In Black & White photography, darkness and light are in constant battle. This effect is possible when light falls on an object at a 45 degree angle, giving the spectator the ability to watch its form becoming more and more visible and multidimentional. Portraits, still life, objects but also buildings seem to take on life, sometimes outlandish, sometimes tender and prolific, ready to lead to creative inspirations
This lighting technique is known as Chiaroscuro and of course it existed in the old times when the only art of depiction was painting. The Athenian painter Apollodoros, in the 5th century BC, named the technique for the first time “shading”, or “painting of shadows”. Its most glorious time came during the Renaissance, with pioneers DaVinci, Caravaggio and Rembrandt. The technique was named Chiaroscuro (chiaro=light, scuro= darkness) and is considered one of the four rules of Renaissance Art. On the other hand, in the Byzantine world, the icons had abundant light thus creating a flat effect.
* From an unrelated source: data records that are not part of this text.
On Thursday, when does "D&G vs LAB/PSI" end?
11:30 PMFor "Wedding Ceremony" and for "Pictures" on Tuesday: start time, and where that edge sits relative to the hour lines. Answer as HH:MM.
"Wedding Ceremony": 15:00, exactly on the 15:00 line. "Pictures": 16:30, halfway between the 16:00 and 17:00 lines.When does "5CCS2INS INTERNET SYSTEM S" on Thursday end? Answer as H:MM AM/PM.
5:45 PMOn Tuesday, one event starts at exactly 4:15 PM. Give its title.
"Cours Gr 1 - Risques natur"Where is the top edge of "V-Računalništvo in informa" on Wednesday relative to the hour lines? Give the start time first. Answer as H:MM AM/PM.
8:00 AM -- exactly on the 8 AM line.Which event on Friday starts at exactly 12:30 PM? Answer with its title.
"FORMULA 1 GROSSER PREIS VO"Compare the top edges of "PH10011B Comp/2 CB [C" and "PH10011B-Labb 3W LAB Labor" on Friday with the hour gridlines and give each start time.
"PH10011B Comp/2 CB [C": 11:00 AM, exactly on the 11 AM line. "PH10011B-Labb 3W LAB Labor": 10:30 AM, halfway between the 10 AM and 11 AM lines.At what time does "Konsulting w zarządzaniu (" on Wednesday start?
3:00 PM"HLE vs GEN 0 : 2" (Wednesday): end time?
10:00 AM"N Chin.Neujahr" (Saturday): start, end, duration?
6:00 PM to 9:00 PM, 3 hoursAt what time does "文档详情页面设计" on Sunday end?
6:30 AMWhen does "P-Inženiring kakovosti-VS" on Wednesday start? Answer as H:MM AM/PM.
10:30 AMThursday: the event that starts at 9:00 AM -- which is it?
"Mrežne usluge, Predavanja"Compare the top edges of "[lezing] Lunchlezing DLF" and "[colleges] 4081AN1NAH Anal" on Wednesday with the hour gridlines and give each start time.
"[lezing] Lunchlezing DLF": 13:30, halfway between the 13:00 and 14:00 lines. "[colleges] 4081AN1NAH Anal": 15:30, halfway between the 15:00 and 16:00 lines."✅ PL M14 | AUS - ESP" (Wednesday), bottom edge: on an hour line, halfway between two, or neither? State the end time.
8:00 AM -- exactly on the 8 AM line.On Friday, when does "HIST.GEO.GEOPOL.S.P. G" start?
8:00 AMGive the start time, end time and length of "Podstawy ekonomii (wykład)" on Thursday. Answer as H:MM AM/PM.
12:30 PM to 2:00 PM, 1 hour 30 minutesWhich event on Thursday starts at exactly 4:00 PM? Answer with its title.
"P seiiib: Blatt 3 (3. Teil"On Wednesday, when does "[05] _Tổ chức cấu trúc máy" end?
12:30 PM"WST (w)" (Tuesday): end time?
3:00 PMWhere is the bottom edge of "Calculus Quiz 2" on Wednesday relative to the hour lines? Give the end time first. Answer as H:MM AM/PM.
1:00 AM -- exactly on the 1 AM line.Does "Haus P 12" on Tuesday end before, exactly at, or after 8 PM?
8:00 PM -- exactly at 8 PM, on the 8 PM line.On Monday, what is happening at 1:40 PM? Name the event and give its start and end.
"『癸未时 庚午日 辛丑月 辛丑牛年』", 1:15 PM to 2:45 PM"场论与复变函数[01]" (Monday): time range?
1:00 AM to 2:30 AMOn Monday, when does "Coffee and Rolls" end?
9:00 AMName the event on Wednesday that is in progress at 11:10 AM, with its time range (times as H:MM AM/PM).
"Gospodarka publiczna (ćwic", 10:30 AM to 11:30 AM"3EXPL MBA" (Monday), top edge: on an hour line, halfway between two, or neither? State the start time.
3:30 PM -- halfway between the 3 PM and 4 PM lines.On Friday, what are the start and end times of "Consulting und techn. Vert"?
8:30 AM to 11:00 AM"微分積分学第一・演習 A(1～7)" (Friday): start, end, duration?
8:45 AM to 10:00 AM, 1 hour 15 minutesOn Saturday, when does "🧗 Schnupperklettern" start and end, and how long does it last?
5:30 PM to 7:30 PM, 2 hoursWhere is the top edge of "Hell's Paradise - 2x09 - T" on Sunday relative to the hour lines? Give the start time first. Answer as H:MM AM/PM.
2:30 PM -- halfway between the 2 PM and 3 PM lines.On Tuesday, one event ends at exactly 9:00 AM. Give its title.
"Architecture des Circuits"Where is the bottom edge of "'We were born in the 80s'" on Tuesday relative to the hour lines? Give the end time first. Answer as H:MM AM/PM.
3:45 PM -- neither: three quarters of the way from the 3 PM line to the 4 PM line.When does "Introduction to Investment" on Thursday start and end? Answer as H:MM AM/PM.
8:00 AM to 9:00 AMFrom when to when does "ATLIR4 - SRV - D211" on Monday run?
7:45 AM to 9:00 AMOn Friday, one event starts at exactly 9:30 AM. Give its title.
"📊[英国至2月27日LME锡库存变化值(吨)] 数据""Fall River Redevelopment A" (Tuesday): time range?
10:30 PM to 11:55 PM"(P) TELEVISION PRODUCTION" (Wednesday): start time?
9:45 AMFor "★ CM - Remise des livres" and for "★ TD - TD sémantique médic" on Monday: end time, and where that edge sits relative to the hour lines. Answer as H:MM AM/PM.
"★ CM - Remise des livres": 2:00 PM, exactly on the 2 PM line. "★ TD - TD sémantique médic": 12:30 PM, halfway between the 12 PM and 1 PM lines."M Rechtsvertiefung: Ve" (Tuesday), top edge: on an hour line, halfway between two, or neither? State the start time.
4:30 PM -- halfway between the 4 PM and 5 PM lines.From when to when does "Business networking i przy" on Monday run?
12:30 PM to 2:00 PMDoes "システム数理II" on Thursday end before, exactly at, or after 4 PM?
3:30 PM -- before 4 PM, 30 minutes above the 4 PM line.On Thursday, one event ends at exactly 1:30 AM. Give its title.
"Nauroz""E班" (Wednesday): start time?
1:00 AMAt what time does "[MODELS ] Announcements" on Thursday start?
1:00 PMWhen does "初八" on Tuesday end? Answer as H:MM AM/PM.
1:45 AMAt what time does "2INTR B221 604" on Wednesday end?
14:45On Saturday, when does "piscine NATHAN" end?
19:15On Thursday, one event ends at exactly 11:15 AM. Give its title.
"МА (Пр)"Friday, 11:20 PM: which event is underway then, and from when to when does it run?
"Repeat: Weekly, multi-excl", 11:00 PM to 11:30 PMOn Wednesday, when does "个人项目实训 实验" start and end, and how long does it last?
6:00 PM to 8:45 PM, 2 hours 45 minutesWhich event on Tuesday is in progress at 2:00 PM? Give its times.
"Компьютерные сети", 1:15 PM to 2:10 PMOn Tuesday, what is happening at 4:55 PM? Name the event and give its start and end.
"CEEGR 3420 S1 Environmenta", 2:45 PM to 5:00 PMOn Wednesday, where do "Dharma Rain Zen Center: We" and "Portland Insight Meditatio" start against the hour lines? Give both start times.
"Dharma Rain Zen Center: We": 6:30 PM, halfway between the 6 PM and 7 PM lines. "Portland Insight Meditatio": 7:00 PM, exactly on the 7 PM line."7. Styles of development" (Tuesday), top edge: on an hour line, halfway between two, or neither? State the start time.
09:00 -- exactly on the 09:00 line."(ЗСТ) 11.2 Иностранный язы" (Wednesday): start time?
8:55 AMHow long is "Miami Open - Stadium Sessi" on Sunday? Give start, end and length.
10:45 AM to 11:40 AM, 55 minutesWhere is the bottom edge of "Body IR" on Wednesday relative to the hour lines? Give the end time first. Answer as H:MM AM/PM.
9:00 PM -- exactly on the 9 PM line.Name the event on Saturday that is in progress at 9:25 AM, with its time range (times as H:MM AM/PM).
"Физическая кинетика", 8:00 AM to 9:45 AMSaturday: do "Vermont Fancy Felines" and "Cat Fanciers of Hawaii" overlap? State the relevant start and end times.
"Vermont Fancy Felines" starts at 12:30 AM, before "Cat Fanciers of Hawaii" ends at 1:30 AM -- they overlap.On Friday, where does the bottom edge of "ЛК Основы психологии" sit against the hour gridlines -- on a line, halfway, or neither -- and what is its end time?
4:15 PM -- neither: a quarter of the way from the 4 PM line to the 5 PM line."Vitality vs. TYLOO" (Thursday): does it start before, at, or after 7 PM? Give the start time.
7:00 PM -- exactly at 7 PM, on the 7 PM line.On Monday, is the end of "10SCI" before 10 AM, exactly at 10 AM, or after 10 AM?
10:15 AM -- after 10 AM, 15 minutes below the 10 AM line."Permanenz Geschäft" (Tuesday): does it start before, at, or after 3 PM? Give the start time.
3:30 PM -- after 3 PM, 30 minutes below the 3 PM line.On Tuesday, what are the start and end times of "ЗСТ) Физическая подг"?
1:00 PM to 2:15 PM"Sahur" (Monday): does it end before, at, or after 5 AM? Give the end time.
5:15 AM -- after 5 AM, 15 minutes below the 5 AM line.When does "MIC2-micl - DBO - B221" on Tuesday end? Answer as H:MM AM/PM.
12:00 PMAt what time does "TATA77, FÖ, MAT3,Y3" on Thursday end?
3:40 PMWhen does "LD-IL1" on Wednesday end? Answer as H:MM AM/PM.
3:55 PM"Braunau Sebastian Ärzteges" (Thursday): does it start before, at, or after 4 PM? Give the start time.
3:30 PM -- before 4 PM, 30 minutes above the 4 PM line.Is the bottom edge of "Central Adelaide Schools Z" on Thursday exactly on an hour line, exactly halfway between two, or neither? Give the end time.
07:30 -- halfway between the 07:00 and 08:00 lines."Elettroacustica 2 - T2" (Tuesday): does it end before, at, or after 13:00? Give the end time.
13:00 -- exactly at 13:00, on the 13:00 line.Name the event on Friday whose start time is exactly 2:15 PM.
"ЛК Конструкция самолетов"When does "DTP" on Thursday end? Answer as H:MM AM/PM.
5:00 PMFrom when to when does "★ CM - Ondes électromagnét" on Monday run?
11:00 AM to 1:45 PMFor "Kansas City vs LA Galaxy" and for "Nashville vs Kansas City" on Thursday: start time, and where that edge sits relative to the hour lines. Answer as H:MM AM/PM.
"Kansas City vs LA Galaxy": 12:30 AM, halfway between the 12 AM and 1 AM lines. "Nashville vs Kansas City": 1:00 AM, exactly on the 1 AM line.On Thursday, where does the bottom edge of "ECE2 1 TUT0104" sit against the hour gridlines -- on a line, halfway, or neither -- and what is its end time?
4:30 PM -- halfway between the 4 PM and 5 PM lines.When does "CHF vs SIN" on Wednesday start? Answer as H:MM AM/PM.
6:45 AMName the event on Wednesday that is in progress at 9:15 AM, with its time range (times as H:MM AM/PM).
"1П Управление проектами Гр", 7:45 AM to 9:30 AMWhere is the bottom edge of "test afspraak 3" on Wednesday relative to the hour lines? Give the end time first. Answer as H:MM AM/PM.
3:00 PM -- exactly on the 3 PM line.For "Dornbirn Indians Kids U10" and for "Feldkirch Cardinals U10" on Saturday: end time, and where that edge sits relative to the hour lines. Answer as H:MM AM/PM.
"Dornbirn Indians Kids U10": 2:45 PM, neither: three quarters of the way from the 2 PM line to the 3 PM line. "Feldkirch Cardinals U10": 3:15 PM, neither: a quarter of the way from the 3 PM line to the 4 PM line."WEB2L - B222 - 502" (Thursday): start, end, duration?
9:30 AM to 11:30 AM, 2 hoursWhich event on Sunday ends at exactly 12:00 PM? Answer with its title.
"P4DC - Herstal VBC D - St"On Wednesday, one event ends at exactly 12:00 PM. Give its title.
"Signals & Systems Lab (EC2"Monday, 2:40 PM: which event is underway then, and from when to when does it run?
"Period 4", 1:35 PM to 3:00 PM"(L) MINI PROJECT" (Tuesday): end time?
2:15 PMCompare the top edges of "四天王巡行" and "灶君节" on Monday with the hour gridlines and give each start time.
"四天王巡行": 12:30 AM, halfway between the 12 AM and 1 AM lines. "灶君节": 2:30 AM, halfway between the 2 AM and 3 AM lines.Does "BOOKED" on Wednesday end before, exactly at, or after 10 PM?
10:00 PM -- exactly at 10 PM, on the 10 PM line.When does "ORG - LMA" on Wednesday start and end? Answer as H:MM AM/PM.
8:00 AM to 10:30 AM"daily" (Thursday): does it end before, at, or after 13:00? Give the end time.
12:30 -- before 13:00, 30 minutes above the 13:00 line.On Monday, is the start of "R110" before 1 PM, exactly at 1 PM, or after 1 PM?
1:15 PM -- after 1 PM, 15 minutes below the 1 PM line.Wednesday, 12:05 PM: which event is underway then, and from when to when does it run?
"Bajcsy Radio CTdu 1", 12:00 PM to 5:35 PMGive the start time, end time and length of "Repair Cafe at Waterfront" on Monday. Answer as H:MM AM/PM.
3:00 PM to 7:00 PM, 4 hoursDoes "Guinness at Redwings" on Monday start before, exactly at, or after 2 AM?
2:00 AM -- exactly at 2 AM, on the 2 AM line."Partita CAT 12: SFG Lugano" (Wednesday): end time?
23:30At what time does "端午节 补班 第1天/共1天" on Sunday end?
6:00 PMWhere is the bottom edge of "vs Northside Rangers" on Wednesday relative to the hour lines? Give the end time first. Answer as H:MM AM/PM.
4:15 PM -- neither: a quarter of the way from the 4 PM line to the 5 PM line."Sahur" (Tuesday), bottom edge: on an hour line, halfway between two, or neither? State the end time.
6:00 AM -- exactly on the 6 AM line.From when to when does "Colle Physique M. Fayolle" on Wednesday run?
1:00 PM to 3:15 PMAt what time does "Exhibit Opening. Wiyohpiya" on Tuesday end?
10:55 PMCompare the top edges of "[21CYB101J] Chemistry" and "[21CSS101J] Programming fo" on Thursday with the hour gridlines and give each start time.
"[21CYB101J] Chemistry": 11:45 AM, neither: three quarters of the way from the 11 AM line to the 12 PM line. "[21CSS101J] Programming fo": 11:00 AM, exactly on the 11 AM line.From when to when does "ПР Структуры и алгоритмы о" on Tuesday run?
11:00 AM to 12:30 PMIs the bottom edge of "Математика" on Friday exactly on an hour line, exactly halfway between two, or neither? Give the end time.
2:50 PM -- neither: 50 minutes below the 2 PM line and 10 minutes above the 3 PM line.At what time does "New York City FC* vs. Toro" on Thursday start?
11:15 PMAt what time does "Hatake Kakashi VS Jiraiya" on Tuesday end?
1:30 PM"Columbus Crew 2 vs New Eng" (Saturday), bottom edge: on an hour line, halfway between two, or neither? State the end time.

In Photography, with its special characteristics and dividing lines, the term “Rembrandt lighting” has been used which means nothing more than “ambient/natural lighting”.
In Cinematography, the technique was widely used, especially in the Black and White period by Andrei Tarkovsky, Sergei Eisenstein (Soviet cinema) and later by Stanley Kubrick.
The idea behind this Chiaroscuro exhibition was the use of this technique in photography in recognition of this special lighting in natural environment but also the attempt to place it in a frame of good composition and content
The subjects I have used in this exhibition are:
Portraits, Still life,Interiors, Architecture, Landscapes, Nature.